I am currently utilizing qiime2 2022.2.1 both on a virtualbox locally, and on a computing core.
For background, I have around 5.8 million reads and want to determine the quality for truncation. The default of 10,000 reads is therefore relatively low to the total. I ran the code below (at 5 million and 1 million) on my local virtualbox and the output was 'Killed'. I assumed that this was due to local computing power so I connected to my computing core, loaded qiime2 2022.2 and ran both at 5 million and 1 million reads. The output for both was 'Killed'. Is there a maximum threshold for demux summarize?
(In addition, I ran the following to ensure that my file was not corrupt:
qiime tools validate demux-single-end.qza
output:
Result demux-single-end.qza appears to be valid at level=max.)
Additionally, I ran the verbose command on the computing core and this was the core and output:
code:
qiime demux summarize --i-data demux-single-end.qza
--p-n 1000000
--verbose
--o-visualization demux_deep.qzv \
I would hazard a guess that you ran out of memory with the larger subsample sizes. Otherwise, there's no fundamental threshold on that, just a point of strongly diminishing returns per Joules of energy burned.
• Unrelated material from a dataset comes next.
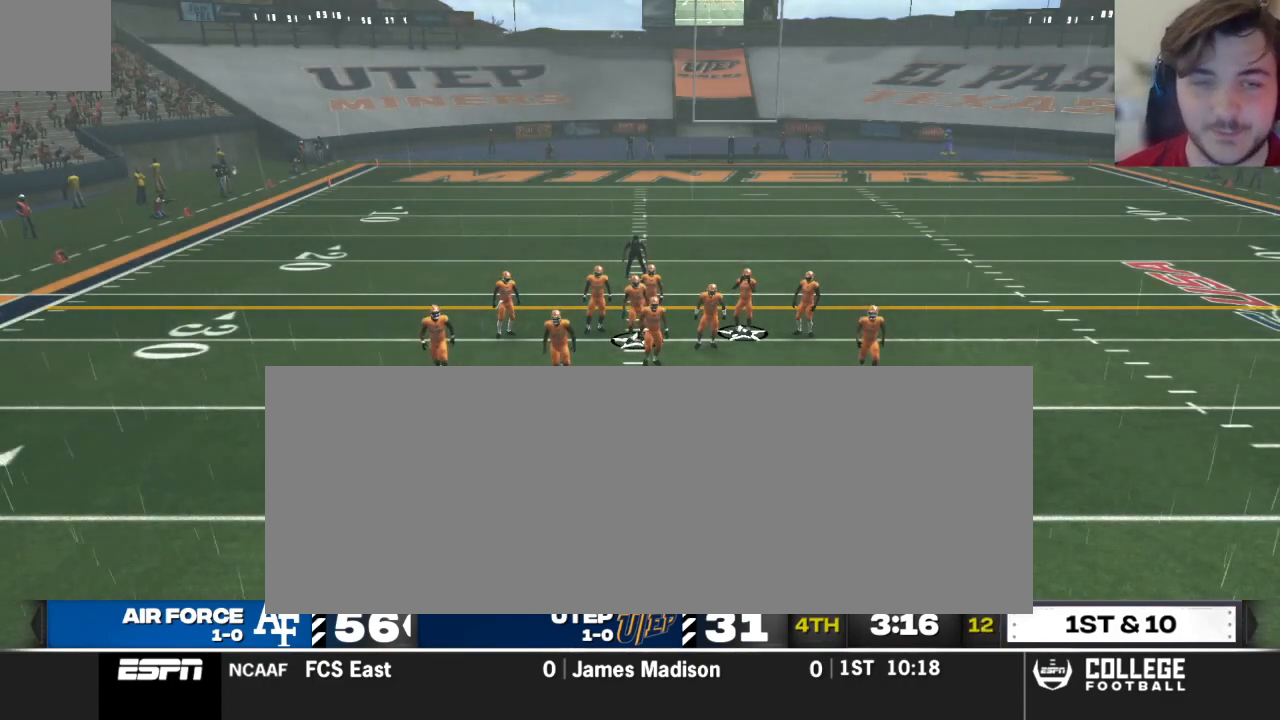
{"buttons": [], "left_stick": "center", "right_stick": "center", "events": [[42, "A", "up"], [146, "A", "down"], [229, "A", "up"], [333, "A", "down"], [396, "A", "up"]]}
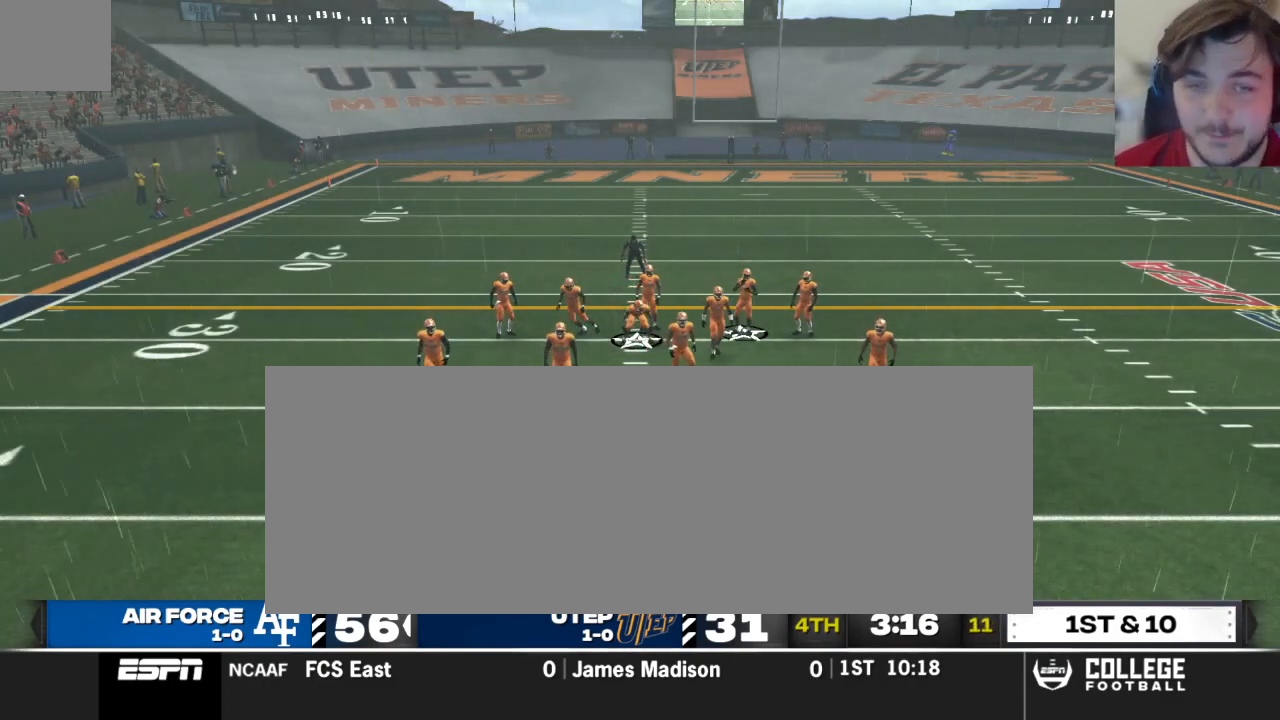
{"buttons": [], "left_stick": "center", "right_stick": "center", "events": [[21, "A", "down"], [125, "A", "up"], [188, "A", "down"], [250, "A", "up"], [333, "A", "down"], [438, "A", "up"]]}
It might be worth mentioning that the goal (and only purpose of that param) is to see what the distribution of quality scores are in your run. For this, you really don't need a stupendous amount of the data, as they tend to follow the same profile on average. If you felt that 10k isn't enough to gauge the q-scores, then you might try 50k or even 100k. But I think 1MM and 5MM exceed what we expected when that code was written.
Thanks for the response! The reason I am looking to plot such a large number is that I have also plotted these via R (plotting the reads for a subset of samples [i.e. - 10 samples]). When doing this, I noticed that my qualities were quite different across samples. I plan to plot all the samples individually via R, but I also wanted to take a quick look at the majority of my reads. I assumed that utilizing a computing core would suffice for memory, but you may be correct. Thanks for the help; I'll try a smaller subset (100k) which should more reasonably run.